The smell of freshly baked goods traveled up my nostrils, butter and eggs, flour and sugar, and tears threatened to well up at a memory of a flaky cream puff. I couldn’t remember the last time I could afford a pastry. Its cost was my entire day’s pay.
“What would you like?” a woman behind the counter asked the man with a green band at the front of the line.
Hypnotized by the alluring scent, I hadn’t noticed how I came inside the bakery.
Fine. I’d listen to my legs having carried me in here. After my awful first day at work as the Assistant to the Head of Welfare, and the strange encounter mere minutes ago, I deserved to drown myself in sweets. My life was dull enough, with no prospects for improvement.
Someone pushed me from behind, and I barely held my balance not to hit the person in front of me.
“Oh, I’m sorry! I tripped. I didn’t mean to bump into you,” a hollow-cheeked young woman apologized, her hand resting on her slightly rounded belly hidden under a flowing, light pink dress.
Her emerald wristband sparkled in the bakery’s light, and it hit me. She was pregnant. She was so scrawny it was hard to tell.
“Don’t worry about it.” She was so young… She had to be a teenager, or barely out of those years. “Getting something for yourself? Your partner?”
I hoped for the former to be true. The city provided sufficient nutrition for its citizens, and enforced mandatory feeding to the baby-carriers—a weekly injection of nutrients and vitamins—but if you dreamed of a chocolate croissant or a sweet peach?
You had to pay for it. And if your job was to expand the population, well, you didn’t get paid.
Another invisible chain locking you to the city, rendering you incapable of taking care of yourself.
“Just a few things he asked for,” she explained.
That gave me my answer. Her assigned partner had to be starving her. On purpose. As long as she had enough weight to carry out the pregnancy full-term, the city wouldn’t intervene.
I counted up to five and down to calm the rage rising from the depths of my soul. I couldn’t wait to set this damned city aflame.

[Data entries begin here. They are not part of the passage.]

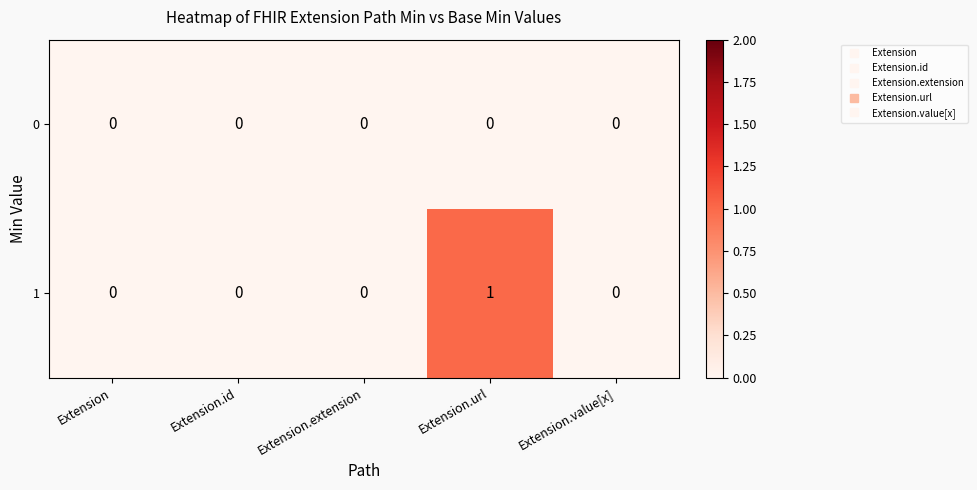

Rank the series by their maximum value, from lowest to highest.

row_0, row_1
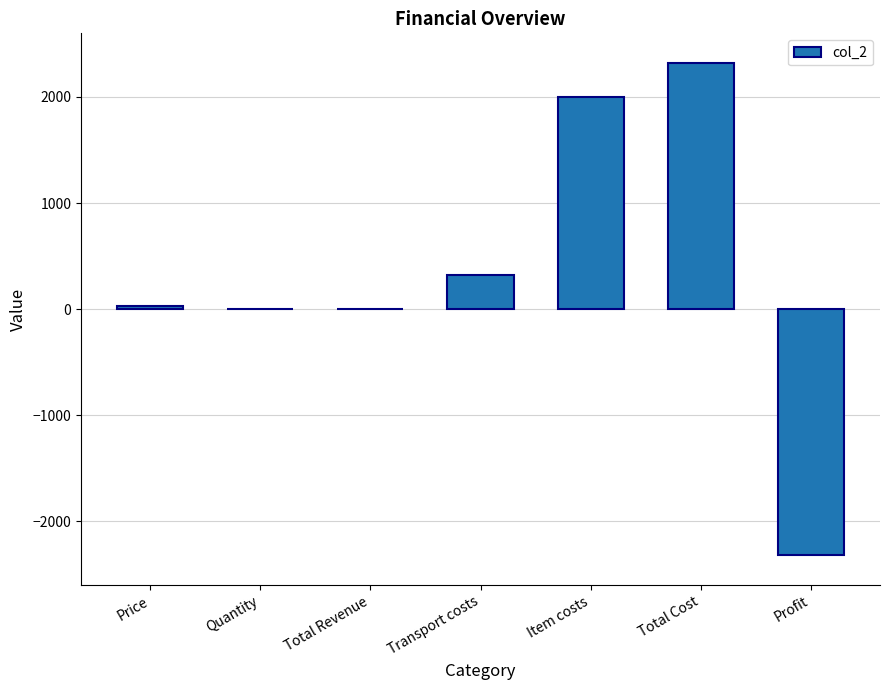

Which has a higher value, Item costs or Price?

Item costs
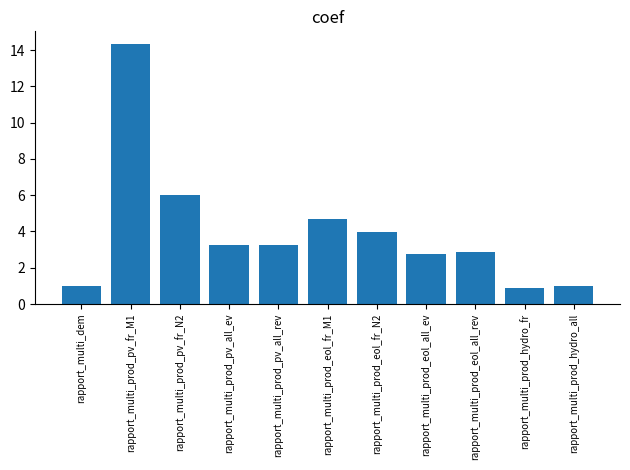

Reading right to left, what are all the values shown in this chart?

rapport_multi_prod_hydro_all=1.0	rapport_multi_prod_hydro_fr=0.9	rapport_multi_prod_eol_all_rev=2.8	rapport_multi_prod_eol_all_ev=2.7	rapport_multi_prod_eol_fr_N2=4.0	rapport_multi_prod_eol_fr_M1=4.7	rapport_multi_prod_pv_all_rev=3.3	rapport_multi_prod_pv_all_ev=3.3	rapport_multi_prod_pv_fr_N2=6.0	rapport_multi_prod_pv_fr_M1=14.3	rapport_multi_dem=1.0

I exited the bakery with my precious package wrapped in brown paper, a single flaky cream puff, still warm and squishy, like the humid summer air clinging to me and plastering my pale blue uniform shirt to my back, the waist of my loose black pants soaked in my sweat.
Look at us.
The last cities scattered across the continent with a stupid number of offspring from the unfortunate survivors, the majority unable to reproduce. Those who could? The cities like Ilasall controlled them. Day and night, from the moment you were born.
Ilasall, one of the cruelest, testing the young and separating the ones able to have children and not. Imprisoning teenagers in their ostensible schools with no real education. Why would you need it when they viewed you solely as a means to enlarge the population or as an expendable resource?